Classification algorithms - Naive Bayes & Decision Trees

Hello folks! In this post, we’re going to look at two of the most popular classification algorithms – Naive Bayes and Decision trees.
Machine learning is a vast area with various algorithms to train the data on a model’s outcome and forecast it, thus improving business standards and strategies.

Let’s get started.

What is Naive Bayes?

The Naïve Bayes Classifier is based on the Bayes Theorem and is a probabilistic classifier.

A classification problem in Machine Learning represents the choice of the best hypothesis given the data.

We try to classify the classmark this new data instance belongs to, provided a new data point. Previous experience of previous data allows us to identify a new data point.

The Naive Bayes Theorem

Bayes_Rule-1.png (1627×808) — **Bayes Theorem**

The theorem of Bayes gives us the probability that event A will occur since event B has occurred. For instance,

Given gloomy weather, what is the chance that it will rain? It is possible to call the possibility of rain as our hypothesis and to call the event reflecting cloudy weather as evidence.

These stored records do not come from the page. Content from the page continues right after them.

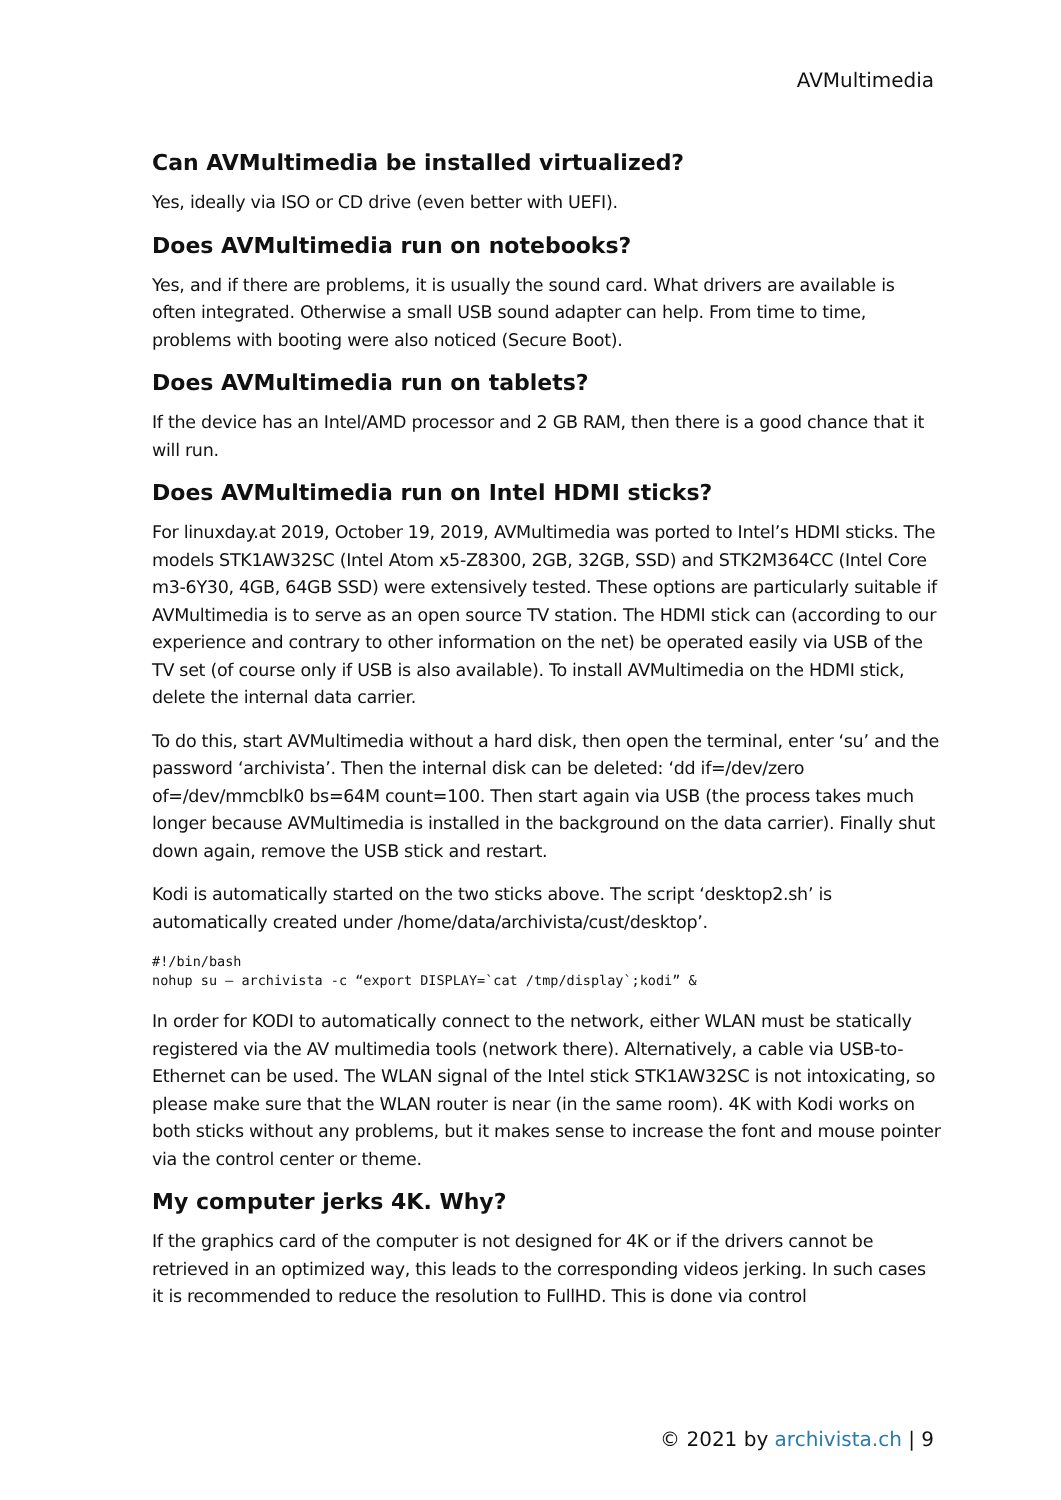AVMultimedia
Can AVMultimedia be installed virtualized?
Yes, ideally via ISO or CD drive (even better with UEFI).
Does AVMultimedia run on notebooks?
Yes, and if there are problems, it is usually the sound card. What drivers are available is often integrated. Otherwise a small USB sound adapter can help. From time to time, problems with booting were also noticed (Secure Boot).
Does AVMultimedia run on tablets?
If the device has an Intel/AMD processor and 2 GB RAM, then there is a good chance that it will run.
Does AVMultimedia run on Intel HDMI sticks?
For linuxday.at 2019, October 19, 2019, AVMultimedia was ported to Intel’s HDMI sticks. The models STK1AW32SC (Intel Atom x5-Z8300, 2GB, 32GB, SSD) and STK2M364CC (Intel Core m3-6Y30, 4GB, 64GB SSD) were extensively tested. These options are particularly suitable if AVMultimedia is to serve as an open source TV station. The HDMI stick can (according to our experience and contrary to other information on the net) be operated easily via USB of the TV set (of course only if USB is also available). To install AVMultimedia on the HDMI stick, delete the internal data carrier.
To do this, start AVMultimedia without a hard disk, then open the terminal, enter ‘su’ and the password ‘archivista’. Then the internal disk can be deleted: ‘dd if=/dev/zero of=/dev/mmcblk0 bs=64M count=100. Then start again via USB (the process takes much longer because AVMultimedia is installed in the background on the data carrier). Finally shut down again, remove the USB stick and restart.
Kodi is automatically started on the two sticks above. The script ‘desktop2.sh’ is automatically created under /home/data/archivista/cust/desktop’.
#!/bin/bash
nohup su – archivista -c “export DISPLAY=`cat /tmp/display`;kodi” &
In order for KODI to automatically connect to the network, either WLAN must be statically registered via the AV multimedia tools (network there). Alternatively, a cable via USB-to-Ethernet can be used. The WLAN signal of the Intel stick STK1AW32SC is not intoxicating, so please make sure that the WLAN router is near (in the same room). 4K with Kodi works on both sticks without any problems, but it makes sense to increase the font and mouse pointer via the control center or theme.
My computer jerks 4K. Why?
If the graphics card of the computer is not designed for 4K or if the drivers cannot be retrieved in an optimized way, this leads to the corresponding videos jerking. In such cases it is recommended to reduce the resolution to FullHD. This is done via control
© 2021 by archivista.ch | 9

As a posterior likelihood, P(A|B) is labeled
P(B|A)-is the conditional likelihood of B given A.
P(A)-is defined as the preceding likelihood of event A.
P(B) irrespective of the hypothesis

How Does the Naïve Bayes Classifier Work?

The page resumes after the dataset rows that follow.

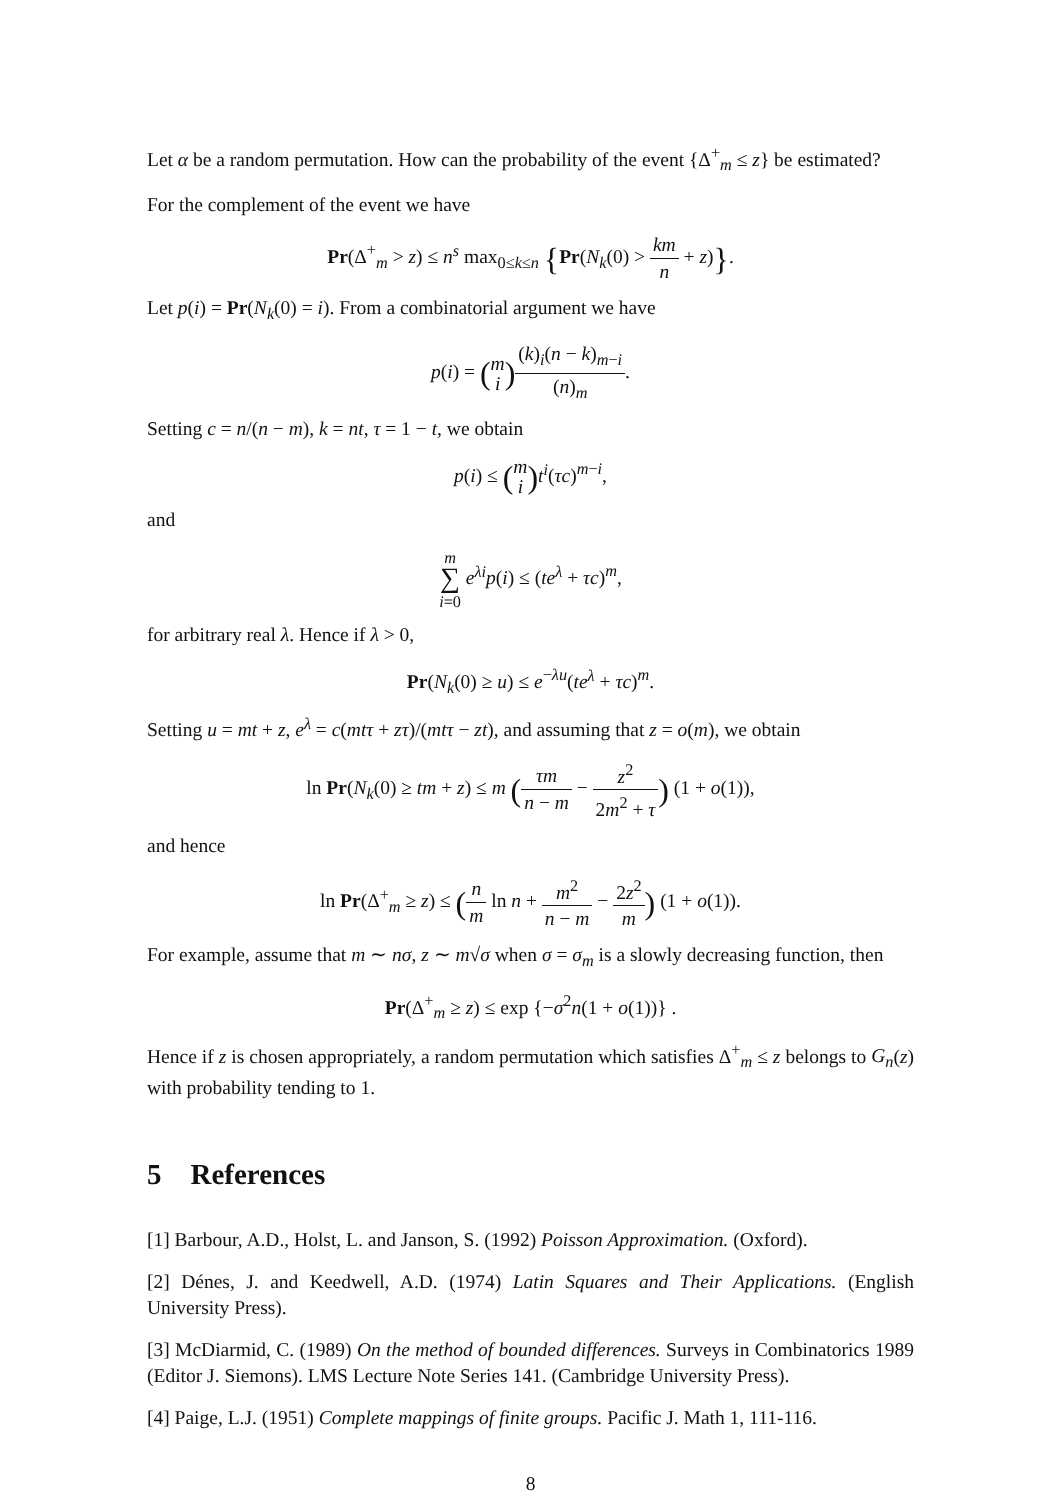Let α be a random permutation. How can the probability of the event {Δ<sup>+</sup><sub>m</sub> ≤ z} be estimated?
For the complement of the event we have
Pr(Δ<sup>+</sup><sub>m</sub> > z) ≤ n<sup>s</sup> max<sub>0≤k≤n</sub> {Pr(N<sub>k</sub>(0) > km n + z)}.
Let p(i) = Pr(N<sub>k</sub>(0) = i). From a combinatorial argument we have
p(i) = (m
i)(k)<sub>i</sub>(n − k)<sub>m−i</sub> (n)<sub>m</sub>.
Setting c = n/(n − m), k = nt, τ = 1 − t, we obtain
p(i) ≤ (m
i) t<sup>i</sup>(τc)<sup>m−i</sup>,
and
m
∑
i=0 e<sup>λi</sup>p(i) ≤ (te<sup>λ</sup> + τc)<sup>m</sup>,
for arbitrary real λ. Hence if λ > 0,
Pr(N<sub>k</sub>(0) ≥ u) ≤ e<sup>−λu</sup>(te<sup>λ</sup> + τc)<sup>m</sup>.
Setting u = mt + z, e<sup>λ</sup> = c(mtτ + zτ)/(mtτ − zt), and assuming that z = o(m), we obtain
ln Pr(N<sub>k</sub>(0) ≥ tm + z) ≤ m (τm n − m − z<sup>2</sup> 2m<sup>2</sup> + τ) (1 + o(1)),
and hence
ln Pr(Δ<sup>+</sup><sub>m</sub> ≥ z) ≤ (n m ln n + m<sup>2</sup> n − m − 2z<sup>2</sup> m) (1 + o(1)).
For example, assume that m ∼ nσ, z ∼ m√σ when σ = σ<sub>m</sub> is a slowly decreasing function, then
Pr(Δ<sup>+</sup><sub>m</sub> ≥ z) ≤ exp {−σ<sup>2</sup>n(1 + o(1))} .
Hence if z is chosen appropriately, a random permutation which satisfies Δ<sup>+</sup><sub>m</sub> ≤ z belongs to G<sub>n</sub>(z) with probability tending to 1.
5 References
[1] Barbour, A.D., Holst, L. and Janson, S. (1992) Poisson Approximation. (Oxford).
[2] Dénes, J. and Keedwell, A.D. (1974) Latin Squares and Their Applications. (English University Press).
[3] McDiarmid, C. (1989) On the method of bounded differences. Surveys in Combinatorics 1989 (Editor J. Siemons). LMS Lecture Note Series 141. (Cambridge University Press).
[4] Paige, L.J. (1951) Complete mappings of finite groups. Pacific J. Math 1, 111-116.
8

To demonstrate how the Naïve Bayes classifier works, we will consider an Email Spam Classification problem which classifies whether an Email is a SPAM or NOT.

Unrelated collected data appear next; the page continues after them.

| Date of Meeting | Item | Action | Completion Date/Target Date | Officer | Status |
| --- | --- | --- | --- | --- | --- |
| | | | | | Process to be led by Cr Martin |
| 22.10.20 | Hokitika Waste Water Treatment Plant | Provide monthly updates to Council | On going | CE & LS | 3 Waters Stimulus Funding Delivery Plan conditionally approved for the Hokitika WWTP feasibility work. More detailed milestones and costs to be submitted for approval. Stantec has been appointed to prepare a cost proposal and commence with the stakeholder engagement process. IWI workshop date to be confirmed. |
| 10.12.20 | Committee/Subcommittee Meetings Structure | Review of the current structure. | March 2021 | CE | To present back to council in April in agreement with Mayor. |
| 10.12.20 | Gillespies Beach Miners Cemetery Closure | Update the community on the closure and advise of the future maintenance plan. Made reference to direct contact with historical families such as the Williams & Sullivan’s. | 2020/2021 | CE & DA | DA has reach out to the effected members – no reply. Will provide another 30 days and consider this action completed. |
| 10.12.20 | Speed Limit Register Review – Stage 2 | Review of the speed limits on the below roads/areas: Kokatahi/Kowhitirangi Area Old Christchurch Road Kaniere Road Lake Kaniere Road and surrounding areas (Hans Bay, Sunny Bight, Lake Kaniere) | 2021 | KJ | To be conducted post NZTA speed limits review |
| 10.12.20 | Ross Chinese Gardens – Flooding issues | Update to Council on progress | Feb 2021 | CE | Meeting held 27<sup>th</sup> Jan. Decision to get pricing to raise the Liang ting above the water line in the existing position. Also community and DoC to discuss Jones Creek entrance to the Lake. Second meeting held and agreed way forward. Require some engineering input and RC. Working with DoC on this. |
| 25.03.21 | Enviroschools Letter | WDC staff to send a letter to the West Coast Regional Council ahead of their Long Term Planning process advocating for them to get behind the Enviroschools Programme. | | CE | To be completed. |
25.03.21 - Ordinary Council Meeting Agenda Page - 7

Let’s consider we have total 12 emails. 8 of which are NOT-SPAM and remaining 4 are SPAM.

Number of NOT-SPAM emails – 8
Number of SPAM emails – 4
Total Emails – 12
Therefore, P(NOT-SPAM) = 8/12 = 0.666 , P(SPAM) = 4/12 = 0.333

Suppose that only four terms [Friend, Bid, Money, Wonderful] constitute the entire Corpus. In each type, the following histogram represents the word count of each word.

Now we’ll measure each word’s conditional probabilities.

The below formula will measure the likelihood of the word Friend occurring as the mail is NOT-SPAM.

**Calculating Conditional Probabilities**

Calculating the probabilities for the whole text corpus.

**Conditional Probabilities of Each Words**

We may apply the Bayes theorem to it, now that we have both the prior and conditional probabilities.

Suppose we get an email: “Offer Money” and we need to categorize it as SPAM or NOT-SPAM based on our previously determined probabilities.

Types of Naïve Bayes Classifier:

Multinomial – It is used for Discrete Counts. The one we described in the example above is an example of Multinomial Type Naïve Bayes.
Gaussian – This type of Naïve Bayes classifier assumes the data to follow a Normal Distribution.
Bernoulli – This type of Classifier is useful when our feature vectors are Binary.

Implementation

Let’s import the required libraries:

#Loading the Dataset
from sklearn.datasets import load_breast_cancer
 
data_loaded = load_breast_cancer()
X = data_loaded.data
y = data_loaded.target

Then we fit training data to our model:

#Splitting the dataset into training and testing variables
from sklearn.model_selection import train_test_split
 
X_train, X_test, y_train, y_test = train_test_split(data.data, data.target, test_size=0.2,random_state=20)
 
#keeping 80% as training data and 20% as testing data.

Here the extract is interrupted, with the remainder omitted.